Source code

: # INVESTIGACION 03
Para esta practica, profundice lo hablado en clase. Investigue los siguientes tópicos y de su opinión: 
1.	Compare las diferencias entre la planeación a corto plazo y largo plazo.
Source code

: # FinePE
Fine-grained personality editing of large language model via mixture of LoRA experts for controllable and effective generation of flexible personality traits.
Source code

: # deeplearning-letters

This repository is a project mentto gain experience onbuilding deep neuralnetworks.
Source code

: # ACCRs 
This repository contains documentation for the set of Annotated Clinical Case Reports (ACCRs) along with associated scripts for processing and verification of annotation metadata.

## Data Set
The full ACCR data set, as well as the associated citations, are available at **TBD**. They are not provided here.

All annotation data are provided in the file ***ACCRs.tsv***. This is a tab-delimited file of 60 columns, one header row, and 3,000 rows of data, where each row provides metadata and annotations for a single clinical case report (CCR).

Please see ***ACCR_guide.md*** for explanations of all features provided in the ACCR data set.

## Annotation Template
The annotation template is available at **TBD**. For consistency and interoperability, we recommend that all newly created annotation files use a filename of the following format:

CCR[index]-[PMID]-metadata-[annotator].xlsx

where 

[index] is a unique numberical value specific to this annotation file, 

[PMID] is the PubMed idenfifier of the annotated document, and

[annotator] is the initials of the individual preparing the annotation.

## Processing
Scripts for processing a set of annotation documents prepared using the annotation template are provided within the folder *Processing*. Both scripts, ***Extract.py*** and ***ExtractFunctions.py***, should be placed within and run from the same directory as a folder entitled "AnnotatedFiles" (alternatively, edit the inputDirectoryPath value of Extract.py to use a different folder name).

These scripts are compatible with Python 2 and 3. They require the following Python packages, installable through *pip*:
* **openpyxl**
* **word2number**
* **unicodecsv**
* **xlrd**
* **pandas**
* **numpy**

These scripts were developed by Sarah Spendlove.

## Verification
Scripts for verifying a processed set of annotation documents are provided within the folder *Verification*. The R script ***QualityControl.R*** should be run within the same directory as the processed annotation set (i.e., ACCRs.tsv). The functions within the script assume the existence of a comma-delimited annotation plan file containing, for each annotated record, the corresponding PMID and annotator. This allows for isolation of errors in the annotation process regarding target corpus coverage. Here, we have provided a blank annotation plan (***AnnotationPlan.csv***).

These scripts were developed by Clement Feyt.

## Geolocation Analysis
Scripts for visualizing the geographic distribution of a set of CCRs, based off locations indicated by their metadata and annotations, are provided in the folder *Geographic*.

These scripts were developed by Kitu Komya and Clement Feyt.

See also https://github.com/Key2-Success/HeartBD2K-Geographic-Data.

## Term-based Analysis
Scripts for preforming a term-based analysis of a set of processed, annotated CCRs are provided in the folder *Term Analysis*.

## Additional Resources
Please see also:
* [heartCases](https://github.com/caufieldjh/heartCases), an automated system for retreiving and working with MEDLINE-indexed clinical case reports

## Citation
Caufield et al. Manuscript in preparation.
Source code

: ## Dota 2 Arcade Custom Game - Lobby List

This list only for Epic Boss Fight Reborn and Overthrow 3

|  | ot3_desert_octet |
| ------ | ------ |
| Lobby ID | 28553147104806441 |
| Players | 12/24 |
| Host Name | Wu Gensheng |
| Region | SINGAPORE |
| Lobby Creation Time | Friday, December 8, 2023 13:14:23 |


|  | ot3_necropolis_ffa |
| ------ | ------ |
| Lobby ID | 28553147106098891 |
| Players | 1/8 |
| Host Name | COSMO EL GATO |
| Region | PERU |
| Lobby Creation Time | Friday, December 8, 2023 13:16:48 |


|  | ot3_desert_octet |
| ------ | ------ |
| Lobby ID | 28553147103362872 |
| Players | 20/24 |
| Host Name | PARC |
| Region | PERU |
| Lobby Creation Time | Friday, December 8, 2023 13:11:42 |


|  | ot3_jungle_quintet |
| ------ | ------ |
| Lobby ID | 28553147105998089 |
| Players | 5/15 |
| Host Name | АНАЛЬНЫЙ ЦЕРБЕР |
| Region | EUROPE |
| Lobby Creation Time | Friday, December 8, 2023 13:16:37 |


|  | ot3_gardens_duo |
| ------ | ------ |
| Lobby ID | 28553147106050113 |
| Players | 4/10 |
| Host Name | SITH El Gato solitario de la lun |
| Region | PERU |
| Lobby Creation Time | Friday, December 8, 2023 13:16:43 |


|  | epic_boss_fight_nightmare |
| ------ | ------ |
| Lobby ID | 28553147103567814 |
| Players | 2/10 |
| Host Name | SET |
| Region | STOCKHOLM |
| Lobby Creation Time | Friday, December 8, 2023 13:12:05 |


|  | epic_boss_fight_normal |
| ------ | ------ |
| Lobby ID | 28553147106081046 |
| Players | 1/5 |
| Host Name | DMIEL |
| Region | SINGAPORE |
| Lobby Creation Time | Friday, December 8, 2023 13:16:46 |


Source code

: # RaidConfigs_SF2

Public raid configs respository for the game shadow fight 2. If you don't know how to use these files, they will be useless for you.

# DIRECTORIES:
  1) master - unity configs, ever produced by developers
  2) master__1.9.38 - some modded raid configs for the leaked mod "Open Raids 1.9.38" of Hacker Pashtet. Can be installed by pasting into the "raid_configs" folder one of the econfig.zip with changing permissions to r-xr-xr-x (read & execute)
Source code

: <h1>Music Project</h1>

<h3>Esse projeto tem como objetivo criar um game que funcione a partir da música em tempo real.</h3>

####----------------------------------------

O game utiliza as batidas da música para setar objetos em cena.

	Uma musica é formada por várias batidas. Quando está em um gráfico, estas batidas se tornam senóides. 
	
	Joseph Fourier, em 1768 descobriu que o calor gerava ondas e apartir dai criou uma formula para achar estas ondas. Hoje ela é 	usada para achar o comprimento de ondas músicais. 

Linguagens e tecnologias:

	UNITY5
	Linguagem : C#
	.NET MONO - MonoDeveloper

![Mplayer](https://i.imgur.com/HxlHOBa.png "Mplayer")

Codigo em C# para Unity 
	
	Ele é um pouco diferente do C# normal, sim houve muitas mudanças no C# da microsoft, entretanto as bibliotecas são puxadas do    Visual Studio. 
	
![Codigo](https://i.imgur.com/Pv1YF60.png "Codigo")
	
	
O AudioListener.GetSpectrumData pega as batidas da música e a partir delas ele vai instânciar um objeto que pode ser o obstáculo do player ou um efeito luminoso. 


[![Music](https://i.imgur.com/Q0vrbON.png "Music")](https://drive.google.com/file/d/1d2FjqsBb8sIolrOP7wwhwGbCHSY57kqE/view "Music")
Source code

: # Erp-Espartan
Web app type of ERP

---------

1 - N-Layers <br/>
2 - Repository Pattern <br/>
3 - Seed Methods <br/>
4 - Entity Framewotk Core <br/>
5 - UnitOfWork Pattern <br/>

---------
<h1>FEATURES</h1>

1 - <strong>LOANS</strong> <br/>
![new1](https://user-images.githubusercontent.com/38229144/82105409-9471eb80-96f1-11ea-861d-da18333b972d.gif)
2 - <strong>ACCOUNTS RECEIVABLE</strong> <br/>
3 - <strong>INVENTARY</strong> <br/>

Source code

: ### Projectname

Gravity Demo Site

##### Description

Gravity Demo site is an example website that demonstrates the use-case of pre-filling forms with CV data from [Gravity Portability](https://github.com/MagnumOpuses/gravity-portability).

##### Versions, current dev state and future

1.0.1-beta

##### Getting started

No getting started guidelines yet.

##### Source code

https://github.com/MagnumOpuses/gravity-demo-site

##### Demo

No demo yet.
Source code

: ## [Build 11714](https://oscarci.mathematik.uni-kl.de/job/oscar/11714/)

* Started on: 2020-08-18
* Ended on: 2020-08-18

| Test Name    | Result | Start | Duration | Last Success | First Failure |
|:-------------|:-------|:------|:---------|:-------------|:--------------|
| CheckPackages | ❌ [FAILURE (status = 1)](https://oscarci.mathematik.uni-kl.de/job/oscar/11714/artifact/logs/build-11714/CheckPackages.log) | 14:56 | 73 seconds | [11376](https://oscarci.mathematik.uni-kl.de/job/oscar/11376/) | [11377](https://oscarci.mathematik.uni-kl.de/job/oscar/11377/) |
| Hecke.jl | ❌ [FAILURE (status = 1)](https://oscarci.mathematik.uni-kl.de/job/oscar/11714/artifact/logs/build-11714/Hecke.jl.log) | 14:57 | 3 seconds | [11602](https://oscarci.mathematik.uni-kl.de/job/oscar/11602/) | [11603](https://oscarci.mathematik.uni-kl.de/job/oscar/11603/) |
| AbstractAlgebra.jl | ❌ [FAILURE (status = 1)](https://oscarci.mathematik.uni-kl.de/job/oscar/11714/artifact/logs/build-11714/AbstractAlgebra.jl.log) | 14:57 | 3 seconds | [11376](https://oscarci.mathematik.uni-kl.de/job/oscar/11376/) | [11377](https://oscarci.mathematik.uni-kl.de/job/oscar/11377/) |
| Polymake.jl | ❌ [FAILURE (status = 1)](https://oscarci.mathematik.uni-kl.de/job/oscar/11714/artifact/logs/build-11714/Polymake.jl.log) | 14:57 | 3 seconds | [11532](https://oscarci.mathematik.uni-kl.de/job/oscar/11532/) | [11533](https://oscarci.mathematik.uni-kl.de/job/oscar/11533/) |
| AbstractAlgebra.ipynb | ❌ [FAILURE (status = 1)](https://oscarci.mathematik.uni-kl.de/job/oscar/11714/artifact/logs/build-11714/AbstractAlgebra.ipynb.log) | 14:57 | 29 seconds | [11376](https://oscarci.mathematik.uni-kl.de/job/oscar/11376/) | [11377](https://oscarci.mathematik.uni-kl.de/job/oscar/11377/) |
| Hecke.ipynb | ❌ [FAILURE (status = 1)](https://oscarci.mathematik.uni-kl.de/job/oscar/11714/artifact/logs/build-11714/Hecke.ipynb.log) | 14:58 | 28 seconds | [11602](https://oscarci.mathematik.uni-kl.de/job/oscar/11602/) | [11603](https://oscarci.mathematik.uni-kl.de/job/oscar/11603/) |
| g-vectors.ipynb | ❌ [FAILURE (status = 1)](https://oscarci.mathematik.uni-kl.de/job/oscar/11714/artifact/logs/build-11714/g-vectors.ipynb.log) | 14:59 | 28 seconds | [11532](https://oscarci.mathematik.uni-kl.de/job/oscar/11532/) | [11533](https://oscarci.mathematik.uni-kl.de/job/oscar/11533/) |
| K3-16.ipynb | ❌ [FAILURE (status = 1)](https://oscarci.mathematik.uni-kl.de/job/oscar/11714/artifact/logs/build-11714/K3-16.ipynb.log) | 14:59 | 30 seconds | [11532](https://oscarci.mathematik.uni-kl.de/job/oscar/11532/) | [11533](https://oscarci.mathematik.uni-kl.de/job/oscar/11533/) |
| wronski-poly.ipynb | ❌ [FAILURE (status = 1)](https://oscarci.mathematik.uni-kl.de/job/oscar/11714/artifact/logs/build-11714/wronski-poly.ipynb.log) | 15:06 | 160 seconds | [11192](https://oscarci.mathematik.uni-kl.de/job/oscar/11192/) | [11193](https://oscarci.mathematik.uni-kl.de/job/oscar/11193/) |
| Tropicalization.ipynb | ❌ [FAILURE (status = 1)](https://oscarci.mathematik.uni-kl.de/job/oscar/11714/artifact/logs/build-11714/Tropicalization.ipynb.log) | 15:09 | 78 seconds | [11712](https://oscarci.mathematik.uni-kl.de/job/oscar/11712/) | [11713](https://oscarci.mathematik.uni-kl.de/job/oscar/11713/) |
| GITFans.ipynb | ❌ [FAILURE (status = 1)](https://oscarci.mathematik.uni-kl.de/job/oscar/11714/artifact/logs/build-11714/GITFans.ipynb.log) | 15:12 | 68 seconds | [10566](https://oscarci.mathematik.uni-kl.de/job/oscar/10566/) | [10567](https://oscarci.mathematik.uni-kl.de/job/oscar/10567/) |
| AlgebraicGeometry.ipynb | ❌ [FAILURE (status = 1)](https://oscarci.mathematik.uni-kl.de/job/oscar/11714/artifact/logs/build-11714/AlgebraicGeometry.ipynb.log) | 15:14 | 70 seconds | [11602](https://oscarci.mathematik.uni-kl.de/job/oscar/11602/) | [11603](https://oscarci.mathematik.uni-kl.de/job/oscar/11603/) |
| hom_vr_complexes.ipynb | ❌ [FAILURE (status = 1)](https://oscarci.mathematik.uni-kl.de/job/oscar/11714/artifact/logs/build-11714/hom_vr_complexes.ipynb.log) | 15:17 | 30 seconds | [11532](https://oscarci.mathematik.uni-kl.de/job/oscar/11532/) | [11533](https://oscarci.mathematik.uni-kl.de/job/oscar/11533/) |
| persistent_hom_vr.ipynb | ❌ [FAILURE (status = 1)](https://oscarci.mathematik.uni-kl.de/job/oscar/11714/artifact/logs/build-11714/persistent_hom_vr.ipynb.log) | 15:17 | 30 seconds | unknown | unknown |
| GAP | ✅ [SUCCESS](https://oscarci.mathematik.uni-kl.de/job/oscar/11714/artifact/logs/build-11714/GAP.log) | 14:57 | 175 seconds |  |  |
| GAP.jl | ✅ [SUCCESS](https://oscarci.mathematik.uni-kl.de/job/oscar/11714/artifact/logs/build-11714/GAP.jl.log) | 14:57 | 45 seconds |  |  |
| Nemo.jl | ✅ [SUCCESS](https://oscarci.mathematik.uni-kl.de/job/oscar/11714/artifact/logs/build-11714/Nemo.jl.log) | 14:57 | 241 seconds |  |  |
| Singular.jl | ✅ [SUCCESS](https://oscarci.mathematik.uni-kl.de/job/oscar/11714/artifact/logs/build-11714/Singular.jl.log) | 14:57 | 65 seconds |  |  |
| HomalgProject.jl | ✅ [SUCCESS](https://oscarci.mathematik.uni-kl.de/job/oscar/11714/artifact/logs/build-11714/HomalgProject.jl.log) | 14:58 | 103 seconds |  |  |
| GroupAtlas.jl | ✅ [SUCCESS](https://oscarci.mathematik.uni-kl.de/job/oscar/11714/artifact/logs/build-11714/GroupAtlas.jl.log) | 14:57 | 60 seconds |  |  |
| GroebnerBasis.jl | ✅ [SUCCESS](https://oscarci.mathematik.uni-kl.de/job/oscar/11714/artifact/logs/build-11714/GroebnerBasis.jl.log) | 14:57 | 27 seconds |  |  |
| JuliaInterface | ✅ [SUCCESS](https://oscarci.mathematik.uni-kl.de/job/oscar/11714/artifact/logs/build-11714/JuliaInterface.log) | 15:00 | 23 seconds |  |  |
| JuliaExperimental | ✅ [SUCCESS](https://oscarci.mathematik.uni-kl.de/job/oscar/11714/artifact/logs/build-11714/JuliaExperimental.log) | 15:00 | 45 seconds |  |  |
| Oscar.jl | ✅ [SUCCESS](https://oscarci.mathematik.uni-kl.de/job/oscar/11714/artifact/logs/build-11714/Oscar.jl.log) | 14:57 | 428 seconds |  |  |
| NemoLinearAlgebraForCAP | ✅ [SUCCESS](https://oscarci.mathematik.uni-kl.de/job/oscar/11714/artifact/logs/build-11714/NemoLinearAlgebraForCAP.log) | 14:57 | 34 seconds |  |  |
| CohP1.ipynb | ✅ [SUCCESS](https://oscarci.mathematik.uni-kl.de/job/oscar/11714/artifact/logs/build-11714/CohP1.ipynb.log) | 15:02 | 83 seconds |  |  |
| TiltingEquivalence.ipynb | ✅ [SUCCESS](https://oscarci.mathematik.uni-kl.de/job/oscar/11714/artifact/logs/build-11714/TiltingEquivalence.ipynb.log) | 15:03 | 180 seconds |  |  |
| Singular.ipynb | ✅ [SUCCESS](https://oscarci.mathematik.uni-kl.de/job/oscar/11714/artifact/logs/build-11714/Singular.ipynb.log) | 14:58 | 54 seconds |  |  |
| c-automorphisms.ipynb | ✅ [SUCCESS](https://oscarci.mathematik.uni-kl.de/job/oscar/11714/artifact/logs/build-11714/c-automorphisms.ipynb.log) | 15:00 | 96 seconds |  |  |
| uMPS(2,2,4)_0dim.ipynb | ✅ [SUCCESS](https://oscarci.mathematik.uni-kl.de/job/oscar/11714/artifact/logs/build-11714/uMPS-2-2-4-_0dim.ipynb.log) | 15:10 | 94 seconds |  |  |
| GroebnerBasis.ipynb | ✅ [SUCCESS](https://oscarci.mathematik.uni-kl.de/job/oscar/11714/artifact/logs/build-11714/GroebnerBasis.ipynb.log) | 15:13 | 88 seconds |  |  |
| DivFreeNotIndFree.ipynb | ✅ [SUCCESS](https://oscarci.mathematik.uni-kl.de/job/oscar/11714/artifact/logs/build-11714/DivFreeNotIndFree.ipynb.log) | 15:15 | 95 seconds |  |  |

__________________________________________________

> [WORK TO COMPLETE]: Copy the lines above word for word, starting at the line containing "##### Versions, current dev state and future" and ending at the line containing "Ended on: 2020-08-18", both of those lines included.

> [TASK OUTPUT]:
##### Versions, current dev state and future

1.0.1-beta

##### Getting started

No getting started guidelines yet.

##### Source code

https://github.com/MagnumOpuses/gravity-demo-site

##### Demo

No demo yet.
Source code

: ## [Build 11714](https://oscarci.mathematik.uni-kl.de/job/oscar/11714/)

* Started on: 2020-08-18
* Ended on: 2020-08-18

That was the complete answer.